Normalization of SU(N) Group Generators

[LayMuon]

I am reading my textbook of QFT (Maggiore, Modern Introduction in QFT), and there is this statement:

"If T^a_R is a representation of the algebra and V a unitary matrix of the same dimension as T^a_R , then V T^a_R V^\dagger is still a solution o the Lie algebra and therefore provides an equivalent representation. We can fix V requiring that it diagonalizes the matrix D^{ab}(R) ≡ Tr (T^a_R T^b_R), so that Tr (T^a_R T^b_R) = C(R) \delta^{ab}."

I can't understand the second sentence, matrix D has different dimensions than V, how can it be used to diagonalize? Putting V within the trace doesn't make any sense, it would give unit matrix.

Thanks.

 

[Bill_K]

No you're right, there's no connection between the first and second sentences. It can't be the same V.

The correct statement is that D^ab = Tr(T^aT^b) is a symmetric matrix, and so there exists a linear transformation on the group indices a which brings it to a multiple of the identity.

 

[LayMuon]

Just a side question: The similarity transformation on particular representation generates all possible representations of the same dimensionality? If it is true then no way to tinker with representation of a given dimension to render D diagonal, right? But in that case how do you normalize it?

 

[haushofer]

Georgi's book on group theory treats this normalization issues in great detail in, if I remember correctly, chapter 2.

 

[Bill_K]

The similarity transformation on particular representation generates all possible representations of the same dimensionality? If it is true then no way to tinker with representation of a given dimension to render D diagonal, right? But in that case how do you normalize it?

The similarity transformation generates equivalent representations of a given set of generators T^a. But you can also reparametrize SU(N), leading to a different set of generators T'^a with different structure constants (but they still generate the same group.) The relationship between T^a and T'^a is a linear transformation, T'^a = C_b^a T^b where C_b^a is a constant matrix. It's this change of basis, C_b^a which gives you the freedom to diagonalize D^ab.

 

[LayMuon]

Thank you, Bill, I understand now.

I got Georgi's book, it seems to be a great book for a physicist. Thanks, haushofer.

 

[LayMuon]

Just one more question that i could not find in Georgi's book (probably don't look close enough). How do we prove that for fundamental representation C(R) = 1/2 for SU(N)? what difference "fundamental representation" makes? Can't we just choose any factor with appropriate linear transformation?

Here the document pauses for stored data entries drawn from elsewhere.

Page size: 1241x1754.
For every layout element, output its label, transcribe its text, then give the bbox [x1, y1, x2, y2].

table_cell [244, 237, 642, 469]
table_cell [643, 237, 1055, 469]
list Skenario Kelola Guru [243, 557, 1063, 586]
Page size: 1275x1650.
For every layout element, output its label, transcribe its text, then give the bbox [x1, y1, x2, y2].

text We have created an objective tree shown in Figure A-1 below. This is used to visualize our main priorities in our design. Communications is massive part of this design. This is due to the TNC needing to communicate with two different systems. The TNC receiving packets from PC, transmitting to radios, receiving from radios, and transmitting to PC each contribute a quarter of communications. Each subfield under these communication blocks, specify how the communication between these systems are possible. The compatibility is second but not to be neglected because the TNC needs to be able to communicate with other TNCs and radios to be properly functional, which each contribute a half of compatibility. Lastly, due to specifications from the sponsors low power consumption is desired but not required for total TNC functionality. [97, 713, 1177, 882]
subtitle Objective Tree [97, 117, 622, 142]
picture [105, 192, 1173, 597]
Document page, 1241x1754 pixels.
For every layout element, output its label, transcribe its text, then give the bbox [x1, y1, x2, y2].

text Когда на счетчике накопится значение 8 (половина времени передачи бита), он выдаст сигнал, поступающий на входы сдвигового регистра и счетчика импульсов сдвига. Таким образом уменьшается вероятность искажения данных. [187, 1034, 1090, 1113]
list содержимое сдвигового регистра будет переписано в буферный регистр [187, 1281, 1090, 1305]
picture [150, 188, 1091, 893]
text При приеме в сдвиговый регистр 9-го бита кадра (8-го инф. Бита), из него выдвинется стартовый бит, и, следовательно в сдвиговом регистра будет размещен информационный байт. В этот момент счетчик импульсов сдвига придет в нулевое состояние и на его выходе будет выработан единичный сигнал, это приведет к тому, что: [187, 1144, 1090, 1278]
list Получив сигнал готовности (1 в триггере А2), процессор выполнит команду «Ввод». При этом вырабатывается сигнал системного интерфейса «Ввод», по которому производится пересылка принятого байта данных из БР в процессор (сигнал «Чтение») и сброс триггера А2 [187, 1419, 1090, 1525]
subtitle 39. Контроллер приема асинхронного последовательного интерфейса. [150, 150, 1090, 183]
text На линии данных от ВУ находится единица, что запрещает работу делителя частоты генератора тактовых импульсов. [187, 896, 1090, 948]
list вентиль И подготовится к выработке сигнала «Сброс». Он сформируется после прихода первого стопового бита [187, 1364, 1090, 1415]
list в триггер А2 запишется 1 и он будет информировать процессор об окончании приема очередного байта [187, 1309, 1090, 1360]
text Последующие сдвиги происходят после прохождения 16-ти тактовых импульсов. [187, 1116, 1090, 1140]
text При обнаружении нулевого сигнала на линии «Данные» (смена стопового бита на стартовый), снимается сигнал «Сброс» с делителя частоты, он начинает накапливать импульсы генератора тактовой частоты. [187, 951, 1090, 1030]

Georgi's 2nd chapter deals with normalization of the adjoint representation mostly.

Thanks again.

 

[LayMuon]

anybody can give me a reference on how to get these formulas in wikipedia?

http://en.wikipedia.org/wiki/Special_unitary_group#Generators

 

[Bill_K]

I believe you can get them by playing around with traces. You need to use the fact that the fundamental representation is n x n, so the n²-1 generators along with I form a complete set, and any n x n matrix can be expressed as a linear combination of these. Applying this:

T_aT_b ≡ α_ab I + β_abc T_c

Choosing the generators to obey the orthonormality condition Tr(T_aT_b) = ½ δ_ab gives you α_ab = (1/2n) δ_ab. Next,

Tr(T_aT_bT_c) = Tr((α_ab I + β_abd T_d)T_c) = ½ β_abc.

This gives you the fact that β_abc is cyclically symmetric, which means it is of the form if_abc + d_abc where f is totally antisymmetric and d is totally symmetric.

Finally, look at Tr(T_aT_bT_cT_d). Reduce this two ways: (1) T_awith T_b, then T_c with T_d, and (2) T_bwith T_c, then T_awith T_d should give you the expression for d_aced_bce.

 

[LayMuon]

thanks, Bill!

One thing that really bothers me is how do we get the one half in the exponential of the representation: e^{\frac{i}{2} \alpha_c T^c}? It is very important to clearly understand why special unitary condition yealds this 1/2.

For SU(2) with straightforward algebraic derivation it is easy to see, but how about the general case?

 

[Bill_K]

It's a question of normalization of the generators, and what convention you use. For example one of the generators of SU(3) is λ₃:
\left(\begin{array}{ccc}1&0&0\\0&-1&0\\0&0&0\end{array}\right)
for which Tr(λ₃λ₃) = 2. This is NOT the convention used in the Wikipedia page. Rather they use T₃ = λ₃/2, for which Tr(T₃T₃) = 1/2. So you can write the finite rotation as Wikipedia would: exp(iαT₃), or as exp(iαλ₃/2) with the 2 present.